**DOCUMENT EXCERPT**
Now I see why it is easier if you're S and I know it would have been easier if he had left. But I chose this path and you're correct. The sooner I can let go, the better for me and my kids.

Here are some things that are helping me right now on this path:
- the punching bag. I'm really sore smile (thanks Scout!) I also have a few little physical rituals I do if I feel the anger cropping up in me towards AP, which I'd really like to jettison because I don't think she's worth the headspace she's been occupying, including taking a deep breath and blowing her away. I know that sounds weird but it helps.

- i am going to step up my workout routine and dedicate some time to this, and yoga again. I feel very fortunate that I have the ability to do this right now and that my children are in in-person school (sorry, Sage... I am feeling so deeply for you, and decided that it was wrong of me to have this situation right now and not be grateful for it), so want to take advantage of this opportunity to get back on track.

**EXERCISE OBJECTIVE**
Carry on the post about things that are helping its writer on this path, starting right after its last sentence.

**SOURCE EXCERPT**
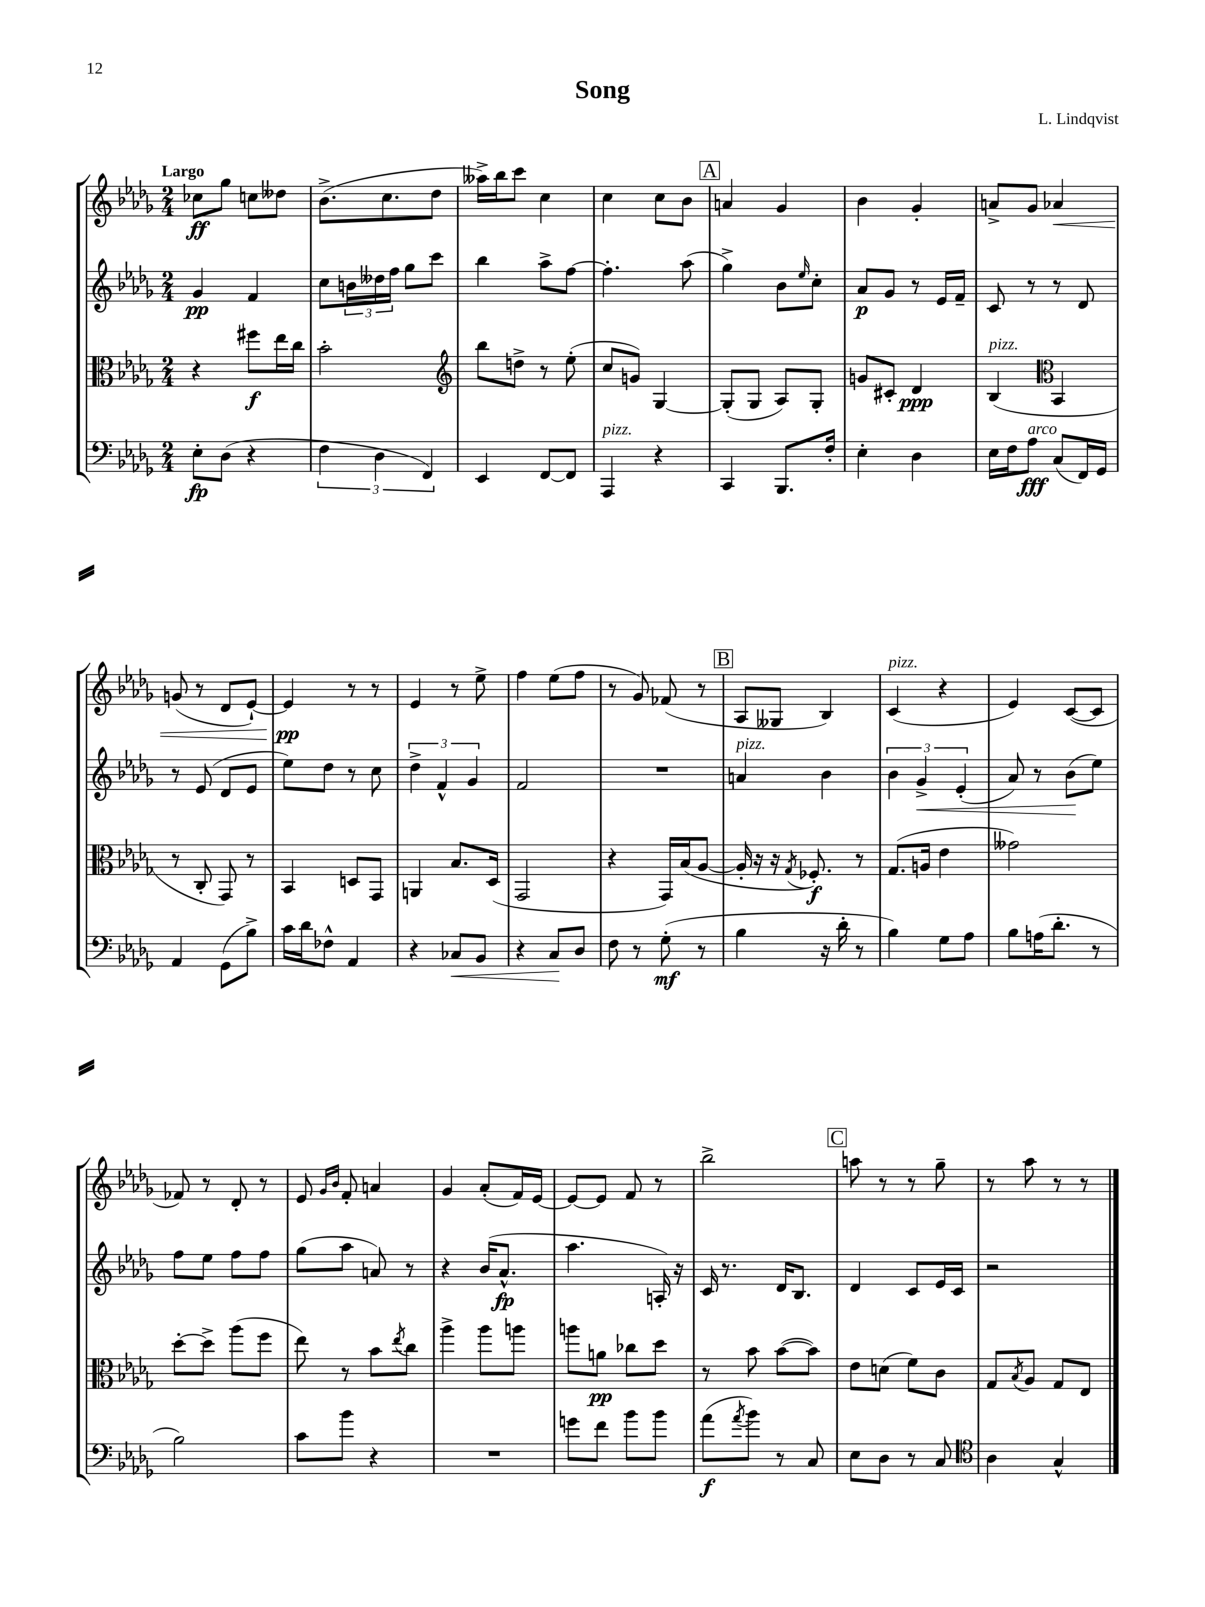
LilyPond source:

**REPLY**
- for whatever reason, the "you only control how you play" Stoic video speaks to me in a way that nothing else has. I get it. Somehow the sports lens helps me. I am repeating this to myself every day.

- Alison saying that she has to work on letting go of what is not hers from scratch every morning, and IW saying he makes the decision to stand anew every day... wow. Reading both of those statements and letting them sink in over time has started to really transform how I look at myself, this challenge to let go, how hard it is, my imperfect abilities, the scratching/clawing control freak inside of me wanting to take charge and move past all this nonsense... that is all okay. I don't have to be perfect at letting go. It doesn't need to be total enlightenment or bust. And I will probably be someone who also has to wake up every morning and reset. That's okay.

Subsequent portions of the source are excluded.